The 662 was a commercial machine with seating for up to twelve passengers. It was a low wing cantilever, almost all-metal monoplane. The wing tapered with a nearly straight trailing edge that carried outboard balanced ailerons and split trailing edge flaps over the whole of the centre section. The four Mars small diameter (950 mm or 3 ft 1½ in) 14-cylinder radials were conventionally mounted of the front wing spar, neatly enclosed with wide chord cowlings and large spinners. These drove three bladed variable propellers. Internally the wing was strengthened to accommodate the greater power and the fuel tank capacity was increased by 37% to provide for the higher consumption.

The fuselage was a metal monocoque, with a port side passenger door aft of six windows on each side, one per seat. Though the standard seat arrangement was for twelve, two seats could be removed to allow the installation of chaises-longues for longer flights. The pilots' cabin was enclosed, with side by side dual control seating. The tail unit carried twin vertical endplate fins, slightly oval on a tailplane that had strong dihedral. The balanced rudders and elevators were metal structures with the only fabric covering used on the aircraft. The elevators carried trim tabs. There was a small tailwheel, the main undercarriage retracting into the inner engine nacelles.

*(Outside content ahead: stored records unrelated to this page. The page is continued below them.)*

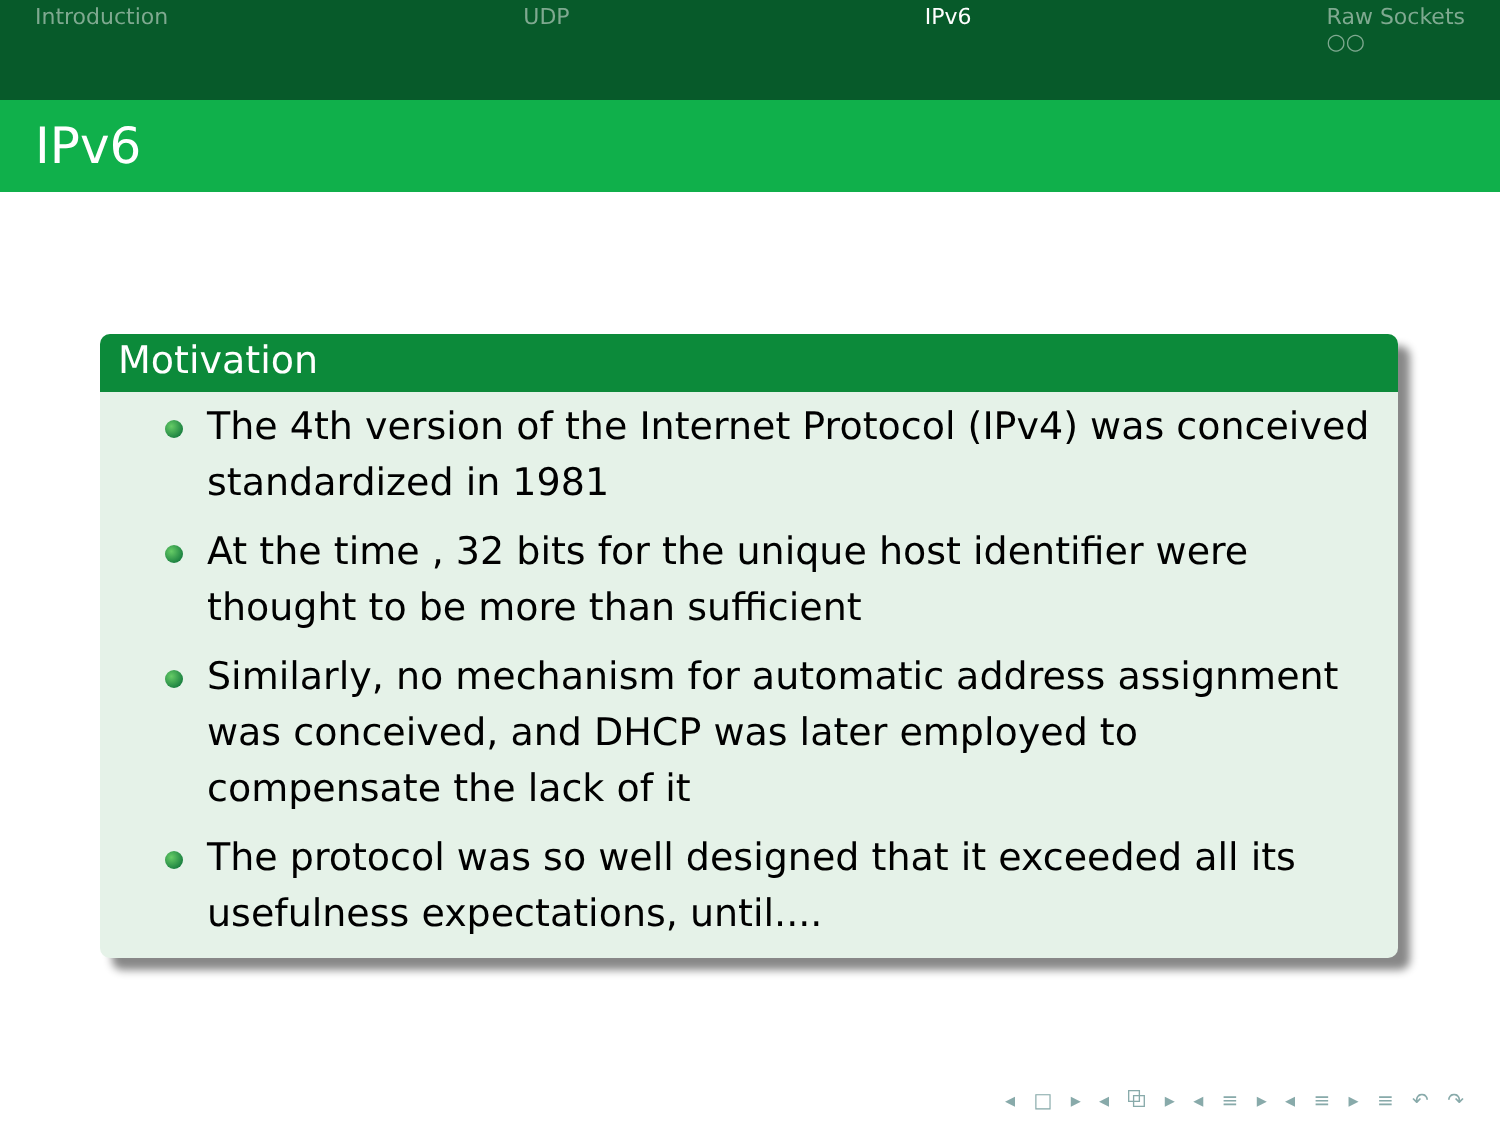Introduction UDP IPv6 Raw Sockets
○○
IPv6
Motivation
The 4th version of the Internet Protocol (IPv4) was conceived standardized in 1981
At the time , 32 bits for the unique host identifier were thought to be more than sufficient
Similarly, no mechanism for automatic address assignment was conceived, and DHCP was later employed to compensate the lack of it
The protocol was so well designed that it exceeded all its usefulness expectations, until....
◂ □ ▸ ◂ ⧉ ▸ ◂ ≡ ▸ ◂ ≡ ▸ ≡ ↶ ↷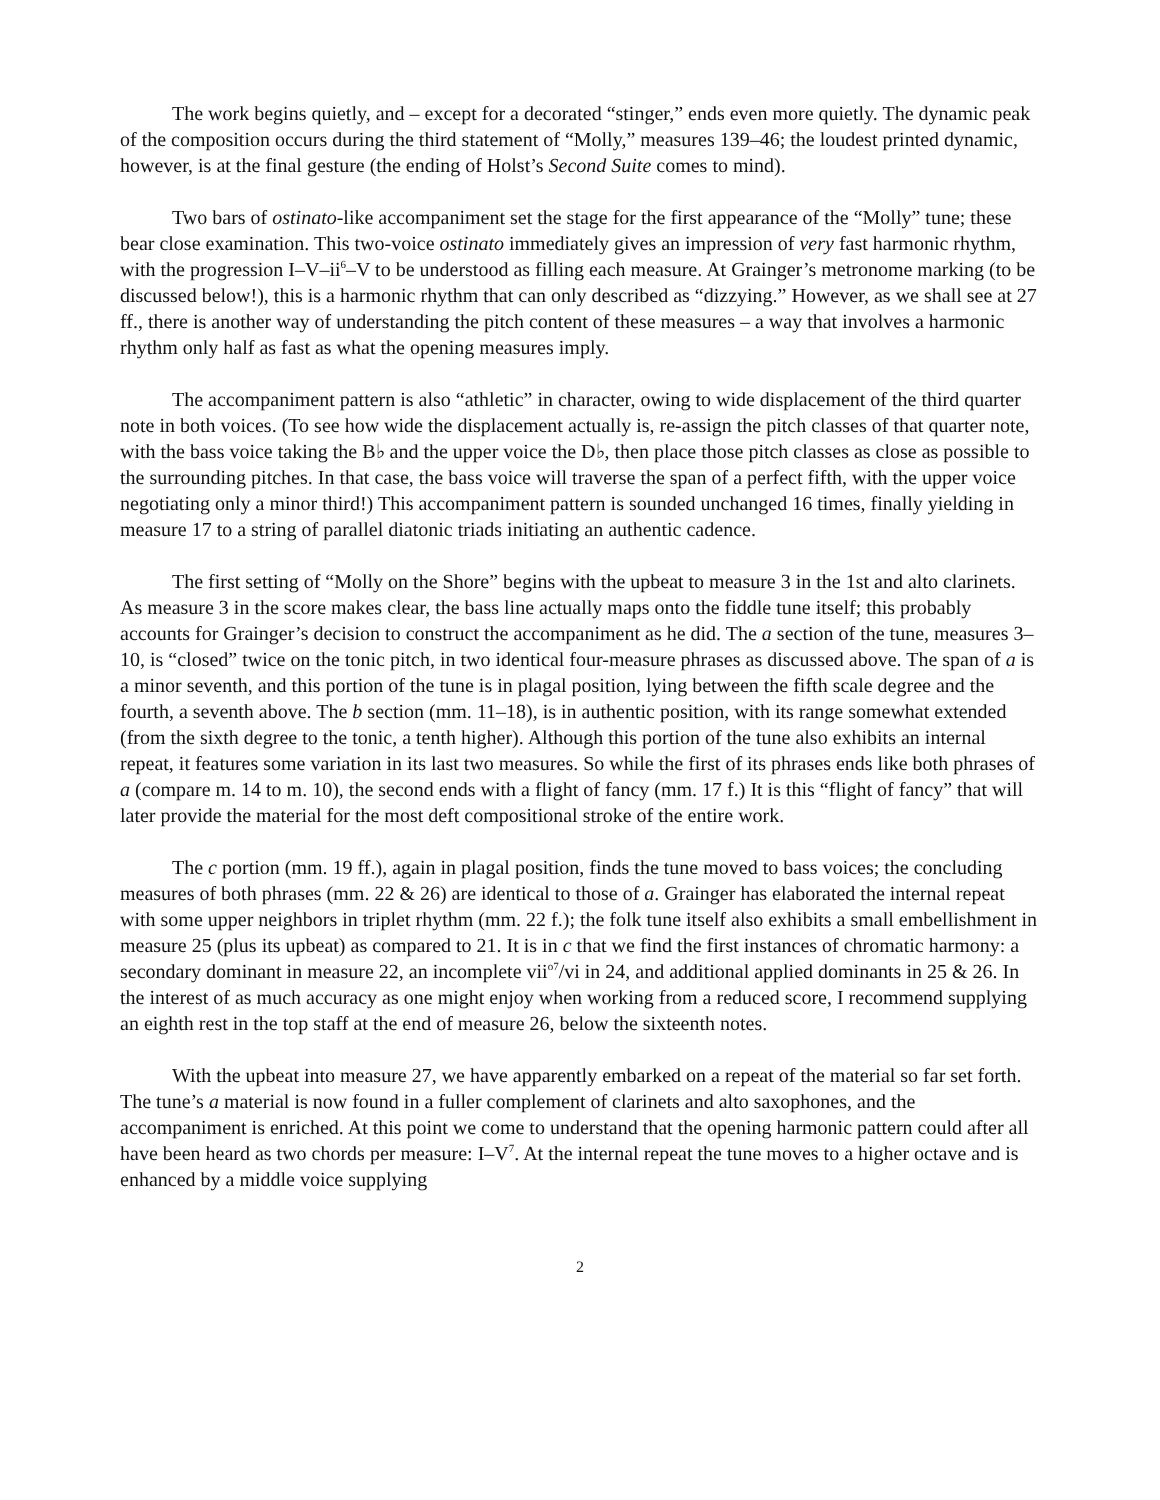The work begins quietly, and – except for a decorated “stinger,” ends even more quietly. The dynamic peak of the composition occurs during the third statement of “Molly,” measures 139–46; the loudest printed dynamic, however, is at the final gesture (the ending of Holst’s Second Suite comes to mind).
Two bars of ostinato-like accompaniment set the stage for the first appearance of the “Molly” tune; these bear close examination. This two-voice ostinato immediately gives an impression of very fast harmonic rhythm, with the progression I–V–ii<sup>6</sup>–V to be understood as filling each measure. At Grainger’s metronome marking (to be discussed below!), this is a harmonic rhythm that can only described as “dizzying.” However, as we shall see at 27 ff., there is another way of understanding the pitch content of these measures – a way that involves a harmonic rhythm only half as fast as what the opening measures imply.
The accompaniment pattern is also “athletic” in character, owing to wide displacement of the third quarter note in both voices. (To see how wide the displacement actually is, re-assign the pitch classes of that quarter note, with the bass voice taking the B♭ and the upper voice the D♭, then place those pitch classes as close as possible to the surrounding pitches. In that case, the bass voice will traverse the span of a perfect fifth, with the upper voice negotiating only a minor third!) This accompaniment pattern is sounded unchanged 16 times, finally yielding in measure 17 to a string of parallel diatonic triads initiating an authentic cadence.
The first setting of “Molly on the Shore” begins with the upbeat to measure 3 in the 1st and alto clarinets. As measure 3 in the score makes clear, the bass line actually maps onto the fiddle tune itself; this probably accounts for Grainger’s decision to construct the accompaniment as he did. The a section of the tune, measures 3–10, is “closed” twice on the tonic pitch, in two identical four-measure phrases as discussed above. The span of a is a minor seventh, and this portion of the tune is in plagal position, lying between the fifth scale degree and the fourth, a seventh above. The b section (mm. 11–18), is in authentic position, with its range somewhat extended (from the sixth degree to the tonic, a tenth higher). Although this portion of the tune also exhibits an internal repeat, it features some variation in its last two measures. So while the first of its phrases ends like both phrases of a (compare m. 14 to m. 10), the second ends with a flight of fancy (mm. 17 f.) It is this “flight of fancy” that will later provide the material for the most deft compositional stroke of the entire work.
The c portion (mm. 19 ff.), again in plagal position, finds the tune moved to bass voices; the concluding measures of both phrases (mm. 22 & 26) are identical to those of a. Grainger has elaborated the internal repeat with some upper neighbors in triplet rhythm (mm. 22 f.); the folk tune itself also exhibits a small embellishment in measure 25 (plus its upbeat) as compared to 21. It is in c that we find the first instances of chromatic harmony: a secondary dominant in measure 22, an incomplete vii<sup>o7</sup>/vi in 24, and additional applied dominants in 25 & 26. In the interest of as much accuracy as one might enjoy when working from a reduced score, I recommend supplying an eighth rest in the top staff at the end of measure 26, below the sixteenth notes.
With the upbeat into measure 27, we have apparently embarked on a repeat of the material so far set forth. The tune’s a material is now found in a fuller complement of clarinets and alto saxophones, and the accompaniment is enriched. At this point we come to understand that the opening harmonic pattern could after all have been heard as two chords per measure: I–V<sup>7</sup>. At the internal repeat the tune moves to a higher octave and is enhanced by a middle voice supplying
2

The Potez 662 made its first flight on 26 July 1938 at Meaulte, flown by M. Labouchere who was S.C.A.N.'s chief test pilot. It made an impression at the 1938 Paris Aero Show, not least because it was the only real (as opposed to mock-ups and models) new commercial aircraft present. Despite its evidently civilian presentation, one contemporary report has it called the Potez 662 bomber; there is no evidence that such a conversion was ever considered.

Though the one 662 completed before the war was originally intended for Air France, with the expectation of orders to come, it was taken over by the French Air Ministry for its own use. It is probable that no more were built, despite speculative suggestions in Flight that it might be produced in occupied France for German use.